■ Page images and extracted text:
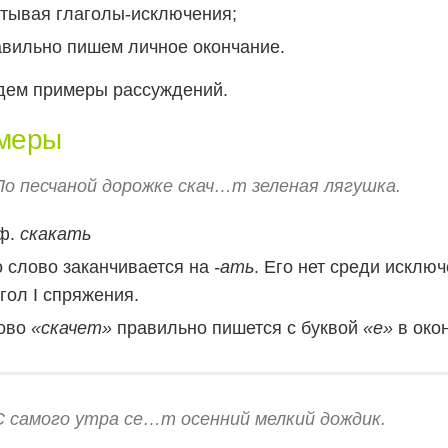
итывая глаголы-исключения;
авильно пишем личное окончание.
дем примеры рассуждений.
меры
По песчаной дорожке скач…т зеленая лягушка.
 ф.
скакать
 слово заканчивается на
-ать
. Его нет среди исключ
гол I спряжения.
ово
«скачет»
правильно пишется с буквой
«е»
в око
С самого утра се…т осенний мелкий дождик.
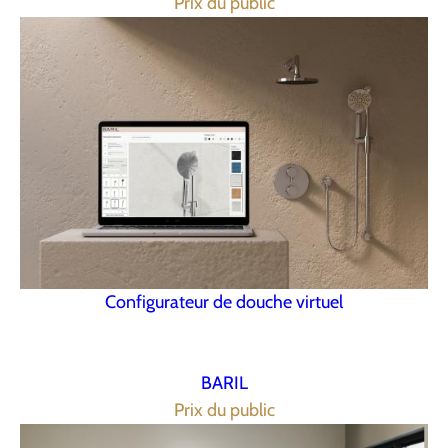
Prix du public
Configurateur de douche virtuel
BARIL
Prix du public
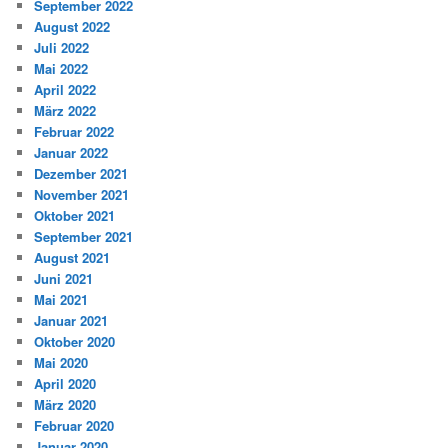
September 2022
August 2022
Juli 2022
Mai 2022
April 2022
März 2022
Februar 2022
Januar 2022
Dezember 2021
November 2021
Oktober 2021
September 2021
August 2021
Juni 2021
Mai 2021
Januar 2021
Oktober 2020
Mai 2020
April 2020
März 2020
Februar 2020
Januar 2020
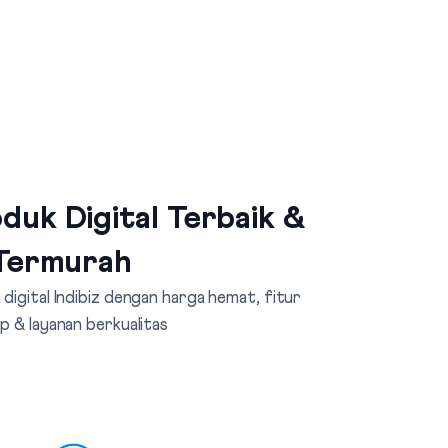
duk Digital Terbaik &
Termurah
digital Indibiz dengan harga hemat, fitur
p & layanan berkualitas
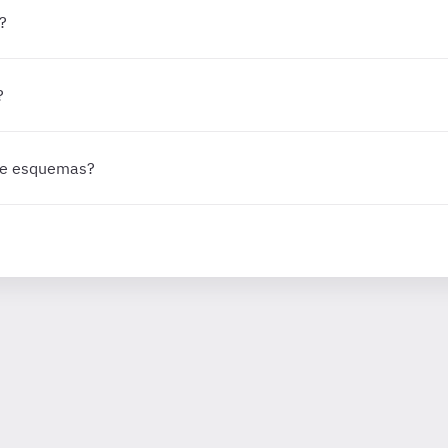
?
?
 de esquemas?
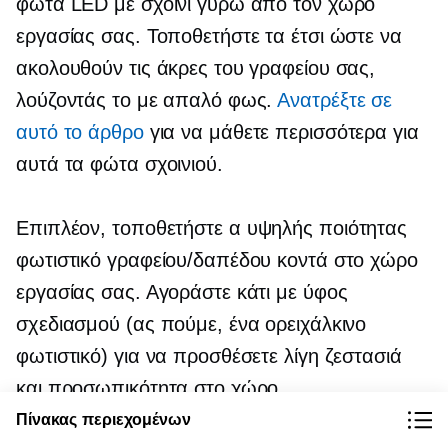
φώτα LED με σχοινί γύρω από τον χώρο
εργασίας σας. Τοποθετήστε τα έτσι ώστε να
ακολουθούν τις άκρες του γραφείου σας,
λούζοντάς το με απαλό φως.
Ανατρέξτε σε
αυτό το άρθρο
για να μάθετε περισσότερα για
αυτά τα φώτα σχοινιού.
Επιπλέον, τοποθετήστε α
υψηλής ποιότητας
φωτιστικό γραφείου/δαπέδου κοντά στο χώρο
εργασίας σας. Αγοράστε κάτι με ύφος
σχεδιασμού (ας πούμε, ένα ορειχάλκινο
φωτιστικό) για να προσθέσετε λίγη ζεστασιά
και προσωπικότητα στο χώρο.
Πίνακας περιεχομένων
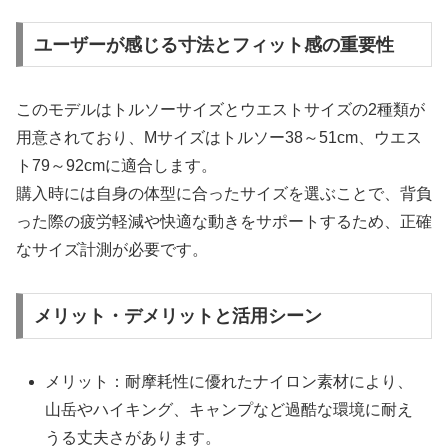
ユーザーが感じる寸法とフィット感の重要性
このモデルはトルソーサイズとウエストサイズの2種類が
用意されており、Mサイズはトルソー38～51cm、ウエス
ト79～92cmに適合します。
購入時には自身の体型に合ったサイズを選ぶことで、背負
った際の疲労軽減や快適な動きをサポートするため、正確
なサイズ計測が必要です。
メリット・デメリットと活用シーン
メリット：耐摩耗性に優れたナイロン素材により、
山岳やハイキング、キャンプなど過酷な環境に耐え
うる丈夫さがあります。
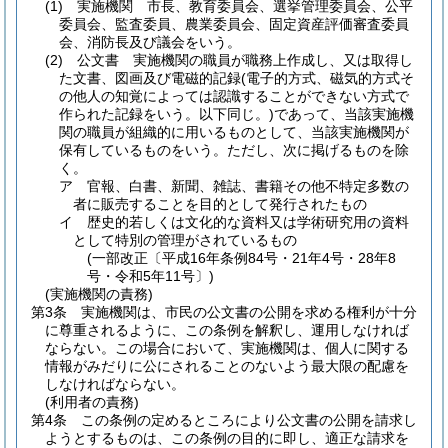
(1)
実施機関 市長、教育委員会、選挙管理委員会、公平
委員会、監査委員、農業委員会、固定資産評価審査委員
会、消防長及び議会をいう。
(2)
公文書 実施機関の職員が職務上作成し、又は取得し
た文書、図画及び電磁的記録
(電子的方式、磁気的方式そ
の他人の知覚によっては認識することができない方式で
作られた記録をいう。以下同じ。)
であって、当該実施機
関の職員が組織的に用いるものとして、当該実施機関が
保有しているものをいう。
ただし、次に掲げるものを除
く。
ア
官報、白書、新聞、雑誌、書籍その他不特定多数の
者に販売することを目的として発行されたもの
イ
歴史的若しくは文化的な資料又は学術研究用の資料
として特別の管理がされているもの
(一部改正〔平成16年条例84号・21年4号・28年8
号・令和5年11号〕)
(実施機関の責務)
第3条
実施機関は、市民の公文書の公開を求める権利が十分
に尊重されるように、この条例を解釈し、運用しなければ
ならない。
この場合において、実施機関は、個人に関する
情報がみだりに公にされることのないよう最大限の配慮を
しなければならない。
(利用者の責務)
第4条
この条例の定めるところにより公文書の公開を請求し
ようとするものは、この条例の目的に即し、適正な請求を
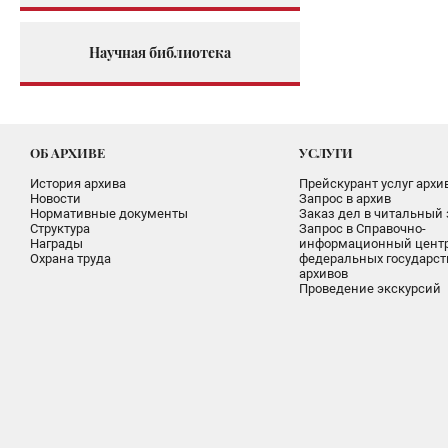
Научная библиотека
ОБ АРХИВЕ
УСЛУГИ
История архива
Прейскурант услуг архи
Новости
Запрос в архив
Нормативные документы
Заказ дел в читальный 
Структура
Запрос в Справочно-
Награды
информационный цент
Охрана труда
федеральных государс
архивов
Проведение экскурсий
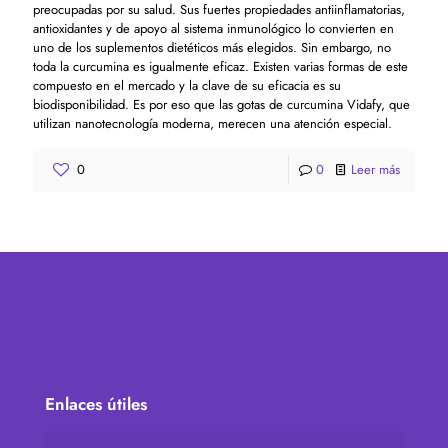
preocupadas por su salud. Sus fuertes propiedades antiinflamatorias,
antioxidantes y de apoyo al sistema inmunológico lo convierten en
uno de los suplementos dietéticos más elegidos. Sin embargo, no
toda la curcumina es igualmente eficaz. Existen varias formas de este
compuesto en el mercado y la clave de su eficacia es su
biodisponibilidad. Es por eso que las gotas de curcumina Vidafy, que
utilizan nanotecnología moderna, merecen una atención especial.
0
0
Leer más
Enlaces útiles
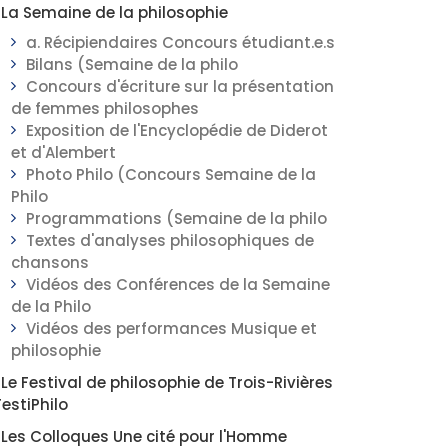
La Semaine de la philosophie
a. Récipiendaires Concours étudiant.e.s
Bilans (Semaine de la philo
Concours d'écriture sur la présentation
de femmes philosophes
Exposition de l'Encyclopédie de Diderot
et d'Alembert
Photo Philo (Concours Semaine de la
Philo
Programmations (Semaine de la philo
Textes d'analyses philosophiques de
chansons
Vidéos des Conférences de la Semaine
de la Philo
Vidéos des performances Musique et
philosophie
Le Festival de philosophie de Trois-Rivières
FestiPhilo
Les Colloques Une cité pour l'Homme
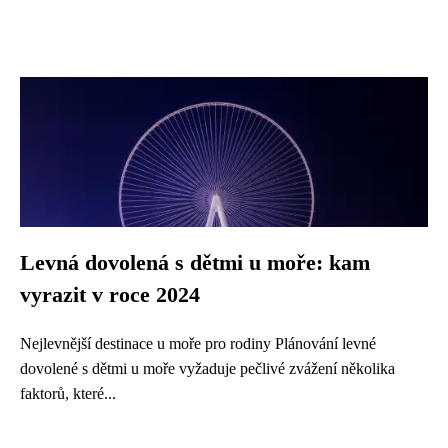
Levná dovolená s dětmi u moře: kam
vyrazit v roce 2024
Nejlevnější destinace u moře pro rodiny Plánování levné
dovolené s dětmi u moře vyžaduje pečlivé zvážení několika
faktorů, které...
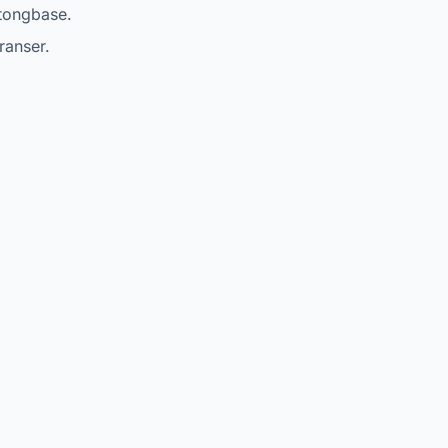
rtongbase.
ranser.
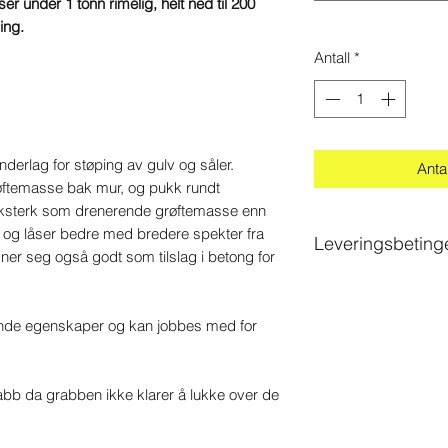
er under 1 tonn rimelig, helt ned til 200
ing.
Antall
*
rlag for støping av gulv og såler.
Antal
ftemasse bak mur, og pukk rundt
ksterk som drenerende grøftemasse enn
 og låser bedre med bredere spekter fra
Leveringsbeting
r seg også godt som tilslag i betong for
Sørg for at det er g
Lastebilen er 2,55 
de egenskaper og kan jobbes med for
bredde, vi anbefale
vei/innkjørsel. Ders
komme inn, må pass
bb da grabben ikke klarer å lukke over de
Legg ut to planker i
så ser sjåføren lett 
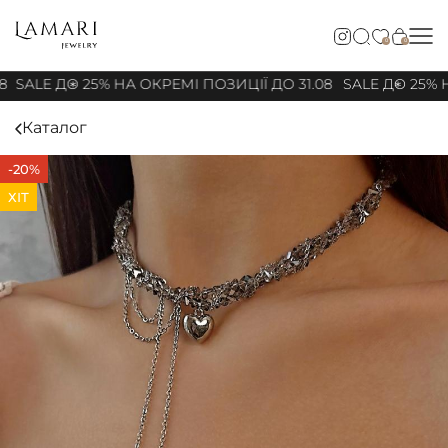
0
0
8
SALE ДО 25% НА ОКРЕМІ ПОЗИЦІЇ ДО 31.08
SALE ДО 25% Н
Каталог
-20%
ХІТ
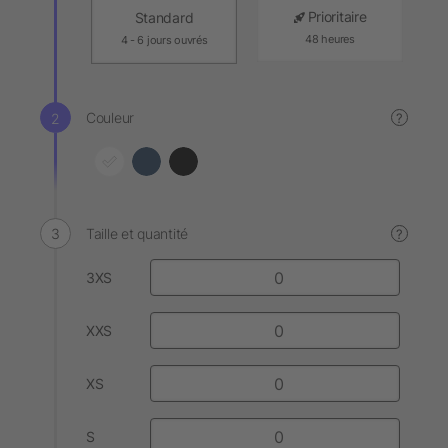
Prioritaire
Standard
48 heures
4 - 6 jours ouvrés
Couleur
?
Taille et quantité
?
3XS
XXS
XS
S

■ EXERCISE DESCRIPTION:
Every line of the entries above that contains the word "実施機関は" must be tallied, and the number alone reported.

■ ANSWER BELOW:
2